Assertion–Reason (Two Reasons):\nAssertion (A): The bridge built over the railway track collapsed within a year of its construction.\nReason (R1): The bridge had a faulty design.\nReason (R2): Kickbacks were paid by the contractor to the engineers.

Difficulty: Hard

Correct Answer: If both (R1) and (R2) are reasons for the assertion (A).

Explanation:


Introduction / Context:
Infrastructure failures are often multi-causal. We assess whether a technical cause (faulty design) and a governance/ethics cause (kickbacks) can both explain an early bridge collapse.



Given Data / Assumptions:

  • (A) Catastrophic failure within a year suggests serious defects.
  • (R1) Faulty design can directly cause inadequate load paths, underestimated forces, or material/spec errors.
  • (R2) Kickbacks may distort procurement, oversight, and quality control, raising failure risk.


Concept / Approach:
In safety-critical systems, collapse likely reflects chains of failure: design, materials, construction, inspection, and governance.

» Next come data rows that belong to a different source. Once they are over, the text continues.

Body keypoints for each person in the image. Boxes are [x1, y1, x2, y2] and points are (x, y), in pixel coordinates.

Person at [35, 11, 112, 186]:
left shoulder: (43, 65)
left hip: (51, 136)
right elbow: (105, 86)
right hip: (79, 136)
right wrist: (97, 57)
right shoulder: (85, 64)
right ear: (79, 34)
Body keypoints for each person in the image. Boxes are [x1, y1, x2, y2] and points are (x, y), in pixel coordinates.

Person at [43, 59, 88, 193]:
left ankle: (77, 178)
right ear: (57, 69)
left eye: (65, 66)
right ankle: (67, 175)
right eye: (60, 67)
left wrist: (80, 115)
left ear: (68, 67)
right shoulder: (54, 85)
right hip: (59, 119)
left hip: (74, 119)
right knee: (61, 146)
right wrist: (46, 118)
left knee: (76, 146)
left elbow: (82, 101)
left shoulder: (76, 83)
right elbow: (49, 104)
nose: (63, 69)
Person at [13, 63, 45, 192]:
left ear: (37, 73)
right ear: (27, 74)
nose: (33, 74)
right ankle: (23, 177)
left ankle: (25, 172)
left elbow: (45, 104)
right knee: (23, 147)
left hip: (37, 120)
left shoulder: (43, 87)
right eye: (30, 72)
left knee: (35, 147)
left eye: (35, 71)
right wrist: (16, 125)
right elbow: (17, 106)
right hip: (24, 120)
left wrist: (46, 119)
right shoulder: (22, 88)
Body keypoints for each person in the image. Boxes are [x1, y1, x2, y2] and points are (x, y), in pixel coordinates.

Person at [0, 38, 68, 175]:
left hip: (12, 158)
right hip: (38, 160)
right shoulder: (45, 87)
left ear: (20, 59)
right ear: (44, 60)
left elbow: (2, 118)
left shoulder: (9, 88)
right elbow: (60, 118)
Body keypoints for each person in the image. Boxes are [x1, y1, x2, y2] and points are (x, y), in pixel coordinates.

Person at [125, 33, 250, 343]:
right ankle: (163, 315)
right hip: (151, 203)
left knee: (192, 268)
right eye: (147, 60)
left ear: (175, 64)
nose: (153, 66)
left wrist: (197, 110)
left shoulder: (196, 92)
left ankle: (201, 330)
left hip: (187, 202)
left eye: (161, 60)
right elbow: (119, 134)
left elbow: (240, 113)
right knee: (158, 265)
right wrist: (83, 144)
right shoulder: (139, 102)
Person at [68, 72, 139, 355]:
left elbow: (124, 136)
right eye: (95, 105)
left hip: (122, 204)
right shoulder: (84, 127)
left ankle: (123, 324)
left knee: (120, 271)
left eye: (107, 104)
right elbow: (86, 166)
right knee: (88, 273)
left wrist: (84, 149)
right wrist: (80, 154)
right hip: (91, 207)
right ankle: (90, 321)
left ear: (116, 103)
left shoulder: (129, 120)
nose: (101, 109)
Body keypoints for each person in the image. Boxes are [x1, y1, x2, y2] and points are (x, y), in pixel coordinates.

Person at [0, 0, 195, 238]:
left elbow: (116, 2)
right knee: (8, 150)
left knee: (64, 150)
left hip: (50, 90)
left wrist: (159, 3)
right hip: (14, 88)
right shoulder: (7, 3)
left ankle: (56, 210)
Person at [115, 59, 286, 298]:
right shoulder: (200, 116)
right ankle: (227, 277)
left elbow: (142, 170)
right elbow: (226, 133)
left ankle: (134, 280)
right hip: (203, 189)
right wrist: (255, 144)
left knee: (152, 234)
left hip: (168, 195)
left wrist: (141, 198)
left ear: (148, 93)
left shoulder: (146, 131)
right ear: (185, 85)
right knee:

A technical flaw (R1) can be compounded by corrupt practices (R2) that reduce scrutiny and quality.


Step-by-Step Solution:

1) R1 plausibly explains structural insufficiency (e.g., under-designed girders or bearings).2) R2 plausibly explains how such a flaw could pass through approvals or how substandard materials/workmanship might be accepted.3) Both (R1) and (R2) can jointly contribute to (A); accepting both as reasons is coherent.


Verification / Alternative check:
Accident investigations frequently identify both technical and organizational causes.


Why Other Options Are Wrong:
(a) and (b) ignore the other plausible dimension; (d) rejects plausible reasons; (e) is needlessly hedged where both are clearly relevant.


Common Pitfalls:
Seeking a single cause; overlooking governance failures in technical disasters.


Final Answer:
Option C: Both (R1) and (R2) are reasons.